The History of Heart Transplants: Stanford Innovation
By Marcelo Fernández-Viña, PhD, D (ABHI), Medical Director of SBC’s Histocompatibility & Immunogenetics Laboratory (HLA Lab)
A few months ago for national Donate Life Month, we shared information on our SBC blog (HemoBLOGin) about organ donation and the critical role SBC’s Histocompatibility & Immunogenetics Laboratory (HLA Lab) plays in making sure donated organs can be transplanted successfully. And while our blog and website contain plenty of information on the innovative donor-patient matching we do today, few know about the rich history of transplantation, much of which was cultivated right here at Stanford!
One great example of innovation throughout the years is in heart transplantation. Today, the situation in which a heart transplant occurs would typically be something like this: A patient in heart failure has been unresponsive to other medical or surgical treatment options and now must receive a heart transplant for survival. They are put on the waiting list until someone who is registered as an organ donor passes away. If the deceased donor’s heart is viable for a transplant, the heart transplant candidate might receive the allograft based on histocompatibility in the two major blood type systems (ABO and HLA), as determined by an HLA lab. The histocompatibility — or the degree of matching between donor and recipient — is assessed before transplantation by several technologies, including ABO and HLA typing, alloantibody detection/identification and donor-recipient crossmatching. The HLA lab also performs post-transplant monitoring of humoral and cellular alloimmune response to make sure that the organ is not rejected. Based on this strategy, heart transplants today have an impressive 85% survival rate at one year and 53% at 10 years.
What is now a fairly successful and standardized transplant process, however, was not always so safe or straightforward. The first heart transplant was attempted in 1905 with two canines. The heart was transplanted immediately from the smaller donor dog into the neck of the larger recipient dog, who lived only two hours after the procedure. Experiments like these would come to be fairly common in the medical transplant community for many decades, with transplants between dogs serving as the backbone of heart transplant research through the early 1960s. Though surgical techniques were improved during this time, no canines lived longer than a few days, with most still living only a few hours.

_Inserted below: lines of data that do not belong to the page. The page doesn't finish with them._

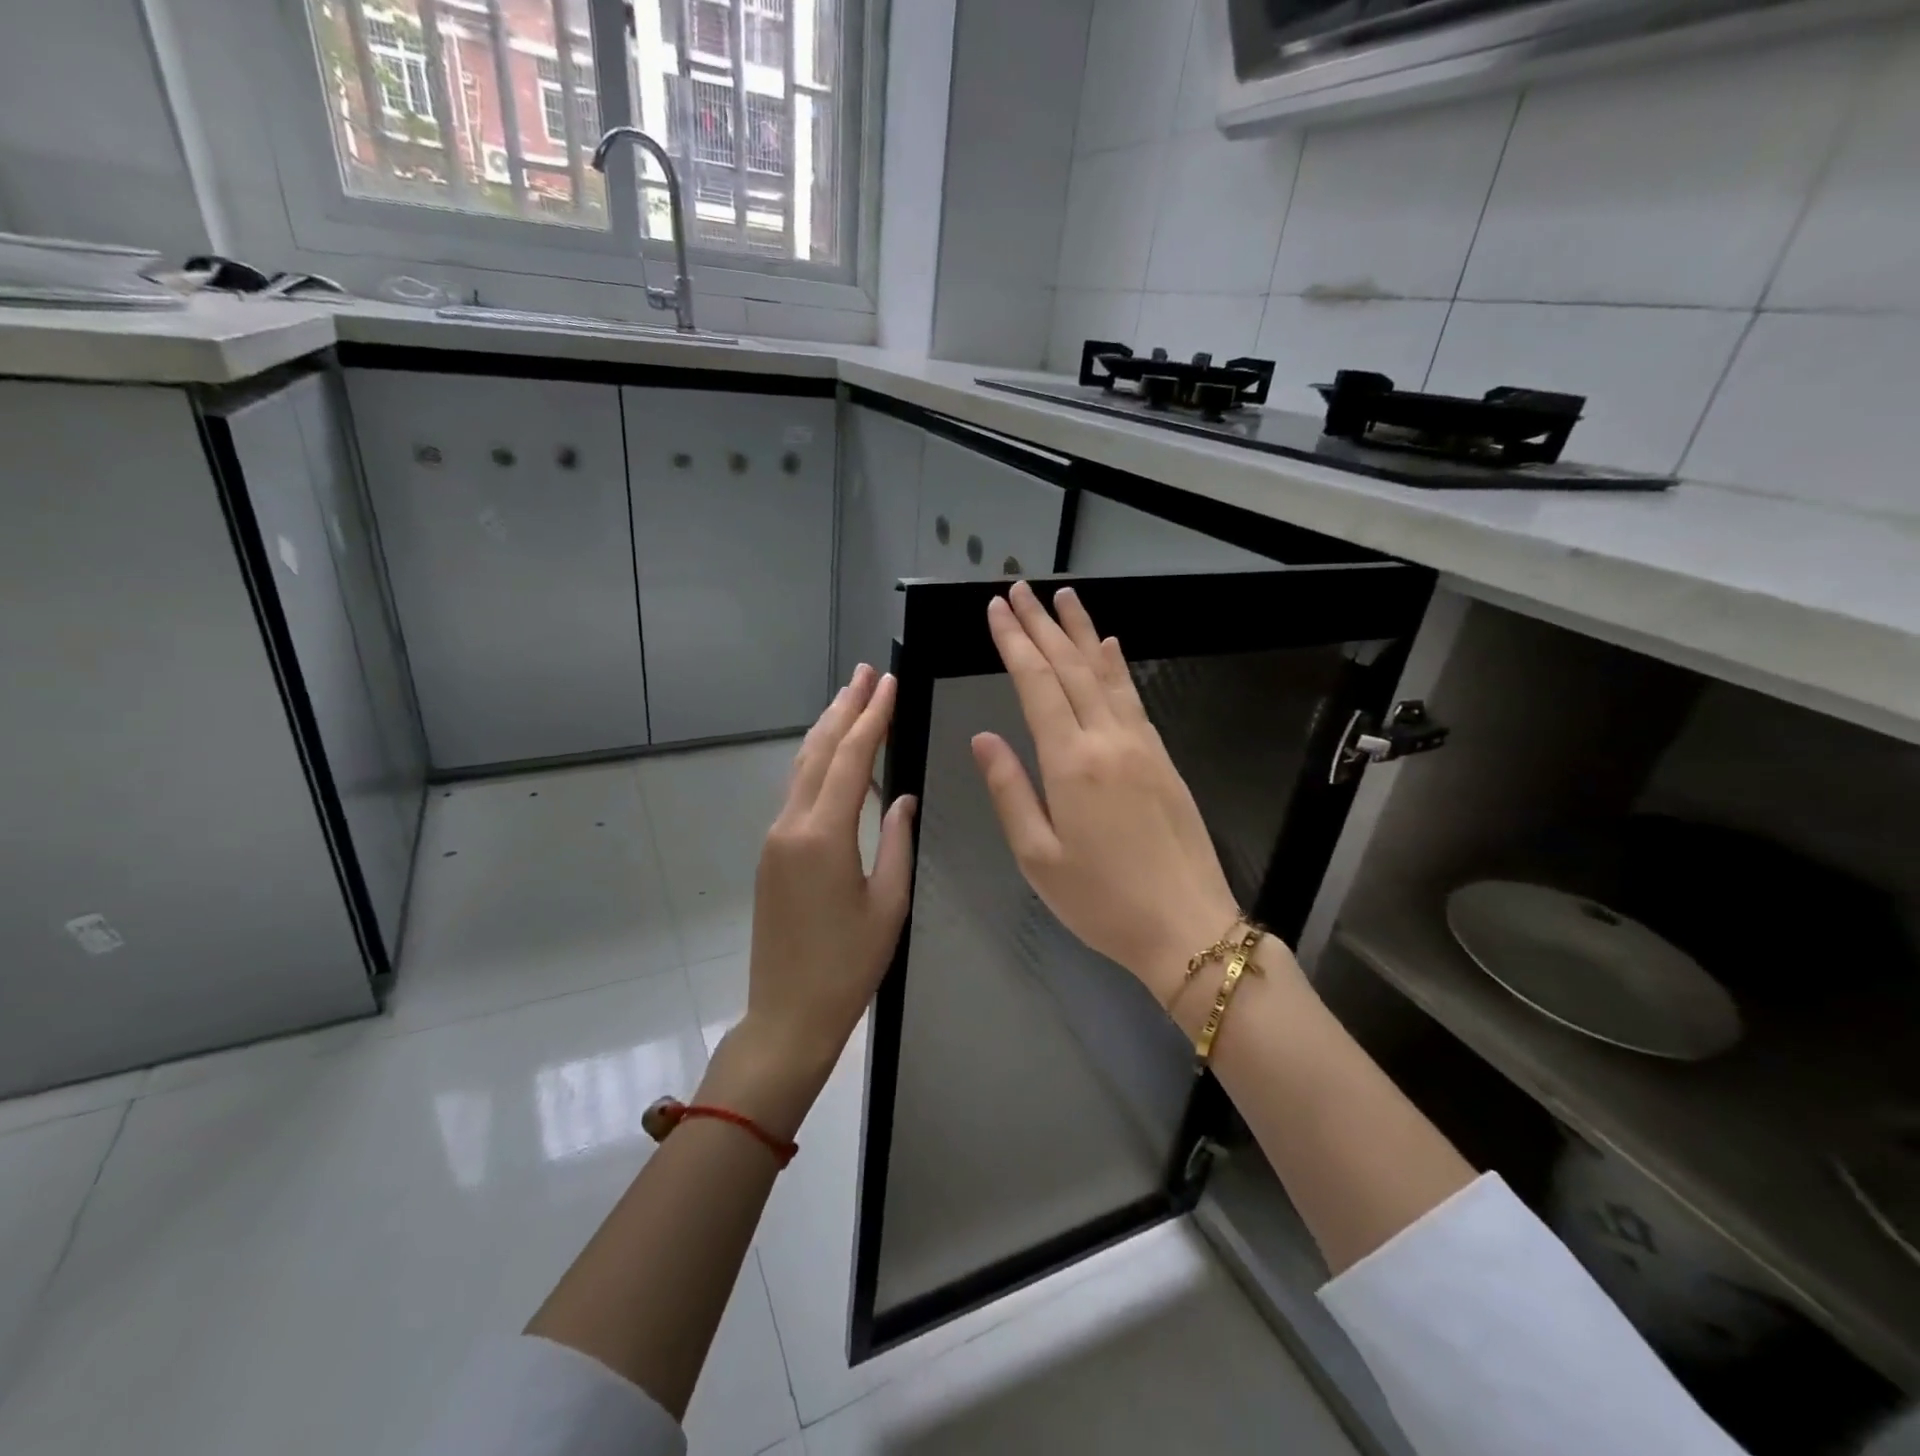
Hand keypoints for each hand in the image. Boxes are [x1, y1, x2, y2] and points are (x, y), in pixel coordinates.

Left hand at [719, 664, 916, 1135]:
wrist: (787, 1013)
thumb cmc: (848, 965)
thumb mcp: (888, 904)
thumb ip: (896, 841)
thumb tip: (901, 798)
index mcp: (824, 835)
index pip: (852, 759)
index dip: (872, 717)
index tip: (888, 683)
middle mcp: (792, 825)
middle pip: (820, 751)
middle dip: (844, 708)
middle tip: (865, 672)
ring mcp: (775, 838)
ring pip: (802, 768)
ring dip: (827, 729)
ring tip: (848, 697)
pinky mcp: (771, 853)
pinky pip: (796, 791)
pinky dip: (816, 761)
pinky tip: (830, 754)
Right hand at [970, 582, 1243, 1007]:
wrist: (1186, 926)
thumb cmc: (1101, 900)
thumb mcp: (1037, 857)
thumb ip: (1009, 790)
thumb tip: (982, 737)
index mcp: (1070, 762)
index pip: (1035, 684)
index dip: (1013, 642)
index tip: (996, 608)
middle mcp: (1108, 739)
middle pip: (1069, 666)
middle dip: (1041, 624)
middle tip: (1019, 588)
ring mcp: (1141, 744)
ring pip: (1105, 673)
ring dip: (1081, 631)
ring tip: (1062, 597)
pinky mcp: (1162, 756)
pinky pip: (1133, 696)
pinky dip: (1115, 666)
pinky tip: (1108, 646)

After a failed attempt at transplanting a large chimpanzee’s heart into a human in 1964, the first human-to-human transplant was performed in 1967. Though the recipient died within the month from pneumonia, the transplant itself was considered to be successful. While the surgery was performed by a doctor in South Africa, the techniques and research used to support this transplant were largely attributed to Dr. Norman Shumway of Stanford University. His published research based on experiments with animals paved the way for other transplants around the world, with Stanford performing the fourth ever human-to-human transplant the next year. Despite many institutions closing their transplant programs during the late ’60s and into the ’70s, Stanford was one of four main institutions that continued to perform these groundbreaking operations and advance the field in critical ways.
For example, one of the main issues doctors had been having previously was lack of an ability to properly store an organ for transplant. The procedures had to be done quickly, and it was believed that some of the early failures were a result of the organ having been non-functioning for too long before the surgery. In the early 1970s, Stanford researchers revolutionized transplantation when they discovered that storing organs, including hearts, in a “chilled, high-potassium electrolyte solution” helped preserve it for hours, which enabled transport of organs and thereby more accessibility and success for patients.
Two major milestones that followed shortly thereafter addressed rejection of heart transplants — the very thing our current HLA Lab seeks to prevent as well! In 1972, Drs. Philip Caves and Margaret Billingham at Stanford developed an instrument that could be inserted through a patient’s neck vein and guided down into the heart, where it could withdraw small samples of the heart to be analyzed for early signs of rejection — something doctors had previously not been able to detect until it was often too late. Then in 1980, Dr. Shumway was back on the scene, this time with a cyclosporine drug that, when taken after transplantation, was shown to lower the chance of the heart being rejected. Only a year later, Dr. Shumway went on to perform the first-ever simultaneous heart and lungs transplant (which was also the very first successful lung transplant).
Since the ’80s, Stanford researchers have continued to make major innovations in heart transplantation and in creating medications and even DNA testing to predict and prevent organ rejection. Clinical research in histocompatibility and immunogenetics at Stanford has also made significant contributions in alloantigen and alloantibody discrimination, as well as in functional assays to support desensitization and rejection therapy. Now, just over 50 years after the first human-to-human transplant at Stanford, we are proud to continue our legacy of innovation in health care and, above all, provide services that give local patients hope for healing.